"Hawaii au goût de sel" : quand la lecture prend vie
Entre chant d’amour, conte écologique et hymne à l’île d’Hawaï et à ses mythes, le dernier livre de Julie Nakache, Hawaii au goût de sel (Eidola éditions), est le fruit d’un travail collectif mêlant les univers de trois artistes de talent. Aux mots poétiques de l’autrice se mêlent les magnifiques dessins de l’illustratrice Zoé Crevette, la musique et la voix envoûtante de l’auteur-compositeur Troy Balthazar, résultat de la résidence de création périlittéraire de l'autrice et du musicien au Chalet Mauriac. Un livre musical dont les chants et la lecture enregistrée sont accessibles via des QR codes. Une lecture comme une invitation à partir avec eux pour un voyage enchanteur, bercé par des chants aux accents polynésiens.
Si on regarde l’ensemble de votre travail, il y a des lignes de récurrence qui le traversent : les femmes, d’abord, réelles ou fantastiques, comme la femme-végétale, la femme-louve ou la femme-requin dans votre dernier livre. Pourquoi cette présence récurrente de personnages féminins ?

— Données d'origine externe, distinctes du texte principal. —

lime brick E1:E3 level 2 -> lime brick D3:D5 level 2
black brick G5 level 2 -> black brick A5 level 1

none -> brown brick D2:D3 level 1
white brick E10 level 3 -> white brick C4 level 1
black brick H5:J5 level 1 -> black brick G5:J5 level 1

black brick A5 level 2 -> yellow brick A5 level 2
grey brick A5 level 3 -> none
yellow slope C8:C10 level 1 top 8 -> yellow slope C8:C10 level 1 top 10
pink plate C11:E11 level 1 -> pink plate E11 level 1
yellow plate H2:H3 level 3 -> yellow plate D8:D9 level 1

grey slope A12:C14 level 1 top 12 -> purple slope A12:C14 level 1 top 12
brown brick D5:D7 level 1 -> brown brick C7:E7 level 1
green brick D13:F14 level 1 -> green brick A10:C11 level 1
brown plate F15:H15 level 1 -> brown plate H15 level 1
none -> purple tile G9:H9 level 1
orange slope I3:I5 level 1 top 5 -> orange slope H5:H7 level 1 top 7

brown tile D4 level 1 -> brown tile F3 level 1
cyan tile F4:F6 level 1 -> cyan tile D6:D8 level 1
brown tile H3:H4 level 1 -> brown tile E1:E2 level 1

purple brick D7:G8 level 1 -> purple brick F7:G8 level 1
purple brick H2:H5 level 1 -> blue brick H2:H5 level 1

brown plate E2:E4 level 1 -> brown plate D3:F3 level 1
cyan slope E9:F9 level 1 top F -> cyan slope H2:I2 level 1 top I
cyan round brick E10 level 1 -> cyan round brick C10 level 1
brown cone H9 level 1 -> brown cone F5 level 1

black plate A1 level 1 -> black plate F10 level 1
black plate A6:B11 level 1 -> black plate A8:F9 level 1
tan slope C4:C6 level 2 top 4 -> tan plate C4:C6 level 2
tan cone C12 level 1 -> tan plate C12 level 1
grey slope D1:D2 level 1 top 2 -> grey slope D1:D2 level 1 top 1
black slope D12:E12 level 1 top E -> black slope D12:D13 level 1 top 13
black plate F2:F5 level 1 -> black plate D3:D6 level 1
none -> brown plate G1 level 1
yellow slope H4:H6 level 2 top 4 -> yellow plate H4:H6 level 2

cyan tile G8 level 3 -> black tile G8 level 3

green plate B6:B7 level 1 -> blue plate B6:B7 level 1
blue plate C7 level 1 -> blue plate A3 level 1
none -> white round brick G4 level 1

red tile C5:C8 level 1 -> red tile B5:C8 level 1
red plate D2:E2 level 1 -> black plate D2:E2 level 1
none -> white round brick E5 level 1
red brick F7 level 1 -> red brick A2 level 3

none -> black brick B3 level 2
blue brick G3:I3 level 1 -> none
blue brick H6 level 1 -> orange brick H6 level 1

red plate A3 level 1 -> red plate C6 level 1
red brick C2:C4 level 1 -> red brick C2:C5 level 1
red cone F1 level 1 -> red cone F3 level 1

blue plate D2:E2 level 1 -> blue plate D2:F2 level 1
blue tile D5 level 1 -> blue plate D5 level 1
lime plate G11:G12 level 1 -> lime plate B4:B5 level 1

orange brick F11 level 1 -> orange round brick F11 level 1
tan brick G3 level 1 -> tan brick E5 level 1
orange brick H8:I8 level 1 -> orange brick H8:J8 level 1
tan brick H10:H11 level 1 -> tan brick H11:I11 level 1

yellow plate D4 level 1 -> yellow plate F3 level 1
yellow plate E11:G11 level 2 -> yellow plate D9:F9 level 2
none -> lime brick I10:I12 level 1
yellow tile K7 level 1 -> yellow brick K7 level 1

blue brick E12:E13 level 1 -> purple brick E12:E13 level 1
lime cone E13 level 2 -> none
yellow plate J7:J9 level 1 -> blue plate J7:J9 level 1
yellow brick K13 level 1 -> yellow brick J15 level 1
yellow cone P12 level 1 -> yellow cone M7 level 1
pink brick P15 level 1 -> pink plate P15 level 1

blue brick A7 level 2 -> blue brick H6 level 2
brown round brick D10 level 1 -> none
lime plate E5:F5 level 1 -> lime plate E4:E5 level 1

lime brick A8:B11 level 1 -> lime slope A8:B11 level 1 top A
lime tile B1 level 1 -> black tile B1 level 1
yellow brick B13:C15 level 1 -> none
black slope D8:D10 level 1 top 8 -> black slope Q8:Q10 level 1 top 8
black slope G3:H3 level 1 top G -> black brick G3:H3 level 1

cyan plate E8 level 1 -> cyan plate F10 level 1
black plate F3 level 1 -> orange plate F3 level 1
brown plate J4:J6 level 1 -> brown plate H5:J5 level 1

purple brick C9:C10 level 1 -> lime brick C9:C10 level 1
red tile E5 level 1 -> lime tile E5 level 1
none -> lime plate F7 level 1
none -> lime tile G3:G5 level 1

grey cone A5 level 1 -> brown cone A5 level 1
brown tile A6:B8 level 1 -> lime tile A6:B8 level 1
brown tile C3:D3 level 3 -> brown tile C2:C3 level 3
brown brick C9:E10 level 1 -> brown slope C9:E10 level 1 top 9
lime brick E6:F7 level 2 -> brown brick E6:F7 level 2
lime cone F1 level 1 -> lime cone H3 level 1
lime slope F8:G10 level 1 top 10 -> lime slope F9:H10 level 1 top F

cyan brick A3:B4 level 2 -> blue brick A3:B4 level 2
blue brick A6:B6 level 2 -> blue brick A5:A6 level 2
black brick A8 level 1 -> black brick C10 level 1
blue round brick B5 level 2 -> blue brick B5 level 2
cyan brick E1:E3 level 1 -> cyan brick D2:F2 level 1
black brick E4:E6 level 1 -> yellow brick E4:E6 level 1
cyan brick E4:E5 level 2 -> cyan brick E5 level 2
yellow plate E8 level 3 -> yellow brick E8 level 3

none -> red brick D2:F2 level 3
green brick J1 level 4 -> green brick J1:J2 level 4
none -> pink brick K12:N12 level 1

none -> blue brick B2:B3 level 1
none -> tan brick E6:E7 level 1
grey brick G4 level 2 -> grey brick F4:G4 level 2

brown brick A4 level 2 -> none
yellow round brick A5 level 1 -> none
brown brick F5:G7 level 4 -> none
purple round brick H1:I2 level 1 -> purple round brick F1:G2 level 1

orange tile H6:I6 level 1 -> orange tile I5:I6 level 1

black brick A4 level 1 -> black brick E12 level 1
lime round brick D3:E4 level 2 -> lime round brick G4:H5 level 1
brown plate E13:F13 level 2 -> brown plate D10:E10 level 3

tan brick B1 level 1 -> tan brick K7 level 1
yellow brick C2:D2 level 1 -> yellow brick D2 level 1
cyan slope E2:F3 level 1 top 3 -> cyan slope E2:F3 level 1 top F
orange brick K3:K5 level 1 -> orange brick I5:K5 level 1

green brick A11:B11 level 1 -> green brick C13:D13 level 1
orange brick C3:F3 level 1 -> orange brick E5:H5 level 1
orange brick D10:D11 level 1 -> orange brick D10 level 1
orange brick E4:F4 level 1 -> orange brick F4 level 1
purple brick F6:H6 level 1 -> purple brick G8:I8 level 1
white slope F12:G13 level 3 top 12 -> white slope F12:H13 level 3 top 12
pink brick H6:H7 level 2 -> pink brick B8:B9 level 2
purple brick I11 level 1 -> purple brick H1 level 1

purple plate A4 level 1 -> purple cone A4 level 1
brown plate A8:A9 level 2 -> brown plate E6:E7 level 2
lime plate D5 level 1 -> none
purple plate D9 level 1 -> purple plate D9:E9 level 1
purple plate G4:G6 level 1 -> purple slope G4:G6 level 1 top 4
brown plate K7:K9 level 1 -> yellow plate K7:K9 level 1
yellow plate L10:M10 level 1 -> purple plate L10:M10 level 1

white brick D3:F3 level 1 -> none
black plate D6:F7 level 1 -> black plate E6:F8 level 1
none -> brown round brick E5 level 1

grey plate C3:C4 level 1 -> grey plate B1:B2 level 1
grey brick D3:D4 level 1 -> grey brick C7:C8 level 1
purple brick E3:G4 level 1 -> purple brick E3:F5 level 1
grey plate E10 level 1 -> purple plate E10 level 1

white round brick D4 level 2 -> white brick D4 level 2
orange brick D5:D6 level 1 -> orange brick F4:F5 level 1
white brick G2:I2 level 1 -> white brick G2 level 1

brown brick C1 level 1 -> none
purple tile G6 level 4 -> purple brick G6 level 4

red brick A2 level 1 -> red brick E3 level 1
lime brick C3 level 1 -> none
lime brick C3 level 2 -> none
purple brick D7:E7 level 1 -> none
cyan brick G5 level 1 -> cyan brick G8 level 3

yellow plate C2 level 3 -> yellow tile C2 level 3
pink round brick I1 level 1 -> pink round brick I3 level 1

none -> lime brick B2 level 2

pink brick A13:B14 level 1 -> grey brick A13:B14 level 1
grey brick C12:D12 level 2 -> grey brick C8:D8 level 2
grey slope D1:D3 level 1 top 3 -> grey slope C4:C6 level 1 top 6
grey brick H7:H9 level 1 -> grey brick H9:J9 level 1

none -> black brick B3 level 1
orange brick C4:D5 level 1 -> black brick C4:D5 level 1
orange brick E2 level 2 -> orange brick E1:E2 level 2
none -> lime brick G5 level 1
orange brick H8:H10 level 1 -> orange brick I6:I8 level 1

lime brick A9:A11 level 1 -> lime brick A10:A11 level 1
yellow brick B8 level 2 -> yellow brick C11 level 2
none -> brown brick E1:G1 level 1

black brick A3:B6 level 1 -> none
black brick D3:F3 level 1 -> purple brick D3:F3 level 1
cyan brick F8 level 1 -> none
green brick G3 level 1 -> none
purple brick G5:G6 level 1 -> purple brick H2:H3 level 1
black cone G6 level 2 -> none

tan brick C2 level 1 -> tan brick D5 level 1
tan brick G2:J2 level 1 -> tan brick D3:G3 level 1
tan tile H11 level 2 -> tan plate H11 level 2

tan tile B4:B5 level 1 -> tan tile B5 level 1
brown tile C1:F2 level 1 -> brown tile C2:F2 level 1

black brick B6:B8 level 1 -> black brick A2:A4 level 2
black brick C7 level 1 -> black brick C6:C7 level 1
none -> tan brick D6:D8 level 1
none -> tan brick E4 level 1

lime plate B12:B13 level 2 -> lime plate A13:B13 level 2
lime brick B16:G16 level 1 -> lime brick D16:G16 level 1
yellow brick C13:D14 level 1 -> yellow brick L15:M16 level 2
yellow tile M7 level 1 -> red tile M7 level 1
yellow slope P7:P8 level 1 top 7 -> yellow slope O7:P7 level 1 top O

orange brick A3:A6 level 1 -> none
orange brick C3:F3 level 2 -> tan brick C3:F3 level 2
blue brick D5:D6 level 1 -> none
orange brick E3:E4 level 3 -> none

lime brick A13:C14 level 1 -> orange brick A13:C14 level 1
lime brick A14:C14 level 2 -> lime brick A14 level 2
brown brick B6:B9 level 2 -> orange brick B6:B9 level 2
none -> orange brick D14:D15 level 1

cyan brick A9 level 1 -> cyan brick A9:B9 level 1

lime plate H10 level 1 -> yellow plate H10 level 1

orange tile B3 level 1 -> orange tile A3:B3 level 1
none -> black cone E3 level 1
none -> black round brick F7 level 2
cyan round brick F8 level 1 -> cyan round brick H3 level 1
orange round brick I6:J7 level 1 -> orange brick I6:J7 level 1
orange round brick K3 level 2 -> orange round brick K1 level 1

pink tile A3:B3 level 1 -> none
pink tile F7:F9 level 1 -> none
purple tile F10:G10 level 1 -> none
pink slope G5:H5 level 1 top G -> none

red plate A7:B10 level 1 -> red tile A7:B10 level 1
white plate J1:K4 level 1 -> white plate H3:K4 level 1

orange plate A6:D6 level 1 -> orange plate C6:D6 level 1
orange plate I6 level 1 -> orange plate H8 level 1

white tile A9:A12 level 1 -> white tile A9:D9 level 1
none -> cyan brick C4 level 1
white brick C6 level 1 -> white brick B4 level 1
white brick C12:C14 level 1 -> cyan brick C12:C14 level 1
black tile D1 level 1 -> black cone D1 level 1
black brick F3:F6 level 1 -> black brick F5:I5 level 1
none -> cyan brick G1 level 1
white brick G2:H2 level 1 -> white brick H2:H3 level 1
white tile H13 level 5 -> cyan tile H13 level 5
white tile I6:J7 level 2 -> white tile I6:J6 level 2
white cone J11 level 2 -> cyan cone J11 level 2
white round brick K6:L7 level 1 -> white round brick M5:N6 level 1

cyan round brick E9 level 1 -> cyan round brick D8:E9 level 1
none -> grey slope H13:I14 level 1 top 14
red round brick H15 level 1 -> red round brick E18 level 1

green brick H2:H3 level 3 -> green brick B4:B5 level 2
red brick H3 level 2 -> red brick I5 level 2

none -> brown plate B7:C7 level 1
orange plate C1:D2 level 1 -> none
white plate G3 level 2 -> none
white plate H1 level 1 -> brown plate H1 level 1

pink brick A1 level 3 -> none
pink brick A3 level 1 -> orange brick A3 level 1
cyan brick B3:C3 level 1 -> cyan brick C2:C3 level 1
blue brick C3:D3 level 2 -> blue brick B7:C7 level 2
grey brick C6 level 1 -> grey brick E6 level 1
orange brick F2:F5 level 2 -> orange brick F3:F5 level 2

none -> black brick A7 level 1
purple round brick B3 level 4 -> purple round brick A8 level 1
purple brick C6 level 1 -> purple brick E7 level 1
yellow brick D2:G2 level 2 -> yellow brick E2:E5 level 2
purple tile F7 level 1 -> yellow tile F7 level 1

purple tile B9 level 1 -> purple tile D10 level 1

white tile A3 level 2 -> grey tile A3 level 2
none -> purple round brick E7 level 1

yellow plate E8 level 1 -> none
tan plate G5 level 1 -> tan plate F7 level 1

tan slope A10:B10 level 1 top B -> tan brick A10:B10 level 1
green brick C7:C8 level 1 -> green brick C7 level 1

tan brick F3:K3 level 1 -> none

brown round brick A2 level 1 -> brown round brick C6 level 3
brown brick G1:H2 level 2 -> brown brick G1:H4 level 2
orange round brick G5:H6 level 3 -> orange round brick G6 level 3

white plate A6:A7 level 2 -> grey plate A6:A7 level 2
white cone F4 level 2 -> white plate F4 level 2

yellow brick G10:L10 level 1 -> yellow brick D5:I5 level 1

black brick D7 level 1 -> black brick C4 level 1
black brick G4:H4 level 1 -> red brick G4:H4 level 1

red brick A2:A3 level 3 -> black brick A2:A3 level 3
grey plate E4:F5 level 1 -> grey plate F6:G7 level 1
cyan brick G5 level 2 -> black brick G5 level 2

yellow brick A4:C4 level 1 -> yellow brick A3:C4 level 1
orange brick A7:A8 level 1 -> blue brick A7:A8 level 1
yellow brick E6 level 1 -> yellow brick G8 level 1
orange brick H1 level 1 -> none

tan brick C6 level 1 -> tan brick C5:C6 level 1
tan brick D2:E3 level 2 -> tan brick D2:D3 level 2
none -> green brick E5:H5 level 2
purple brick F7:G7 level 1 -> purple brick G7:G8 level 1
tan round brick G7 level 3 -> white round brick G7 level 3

Julie Nakache : L’idée de donner une place à la femme dans la littérature m’obsédait. Je trouve qu’elle est trop souvent considérée comme une muse ; il est rare de trouver des personnages de femme totalement accomplie. Cela rejoint aussi la thématique de la métamorphose que l’on retrouve dans mes romans et dans mes livres illustrés.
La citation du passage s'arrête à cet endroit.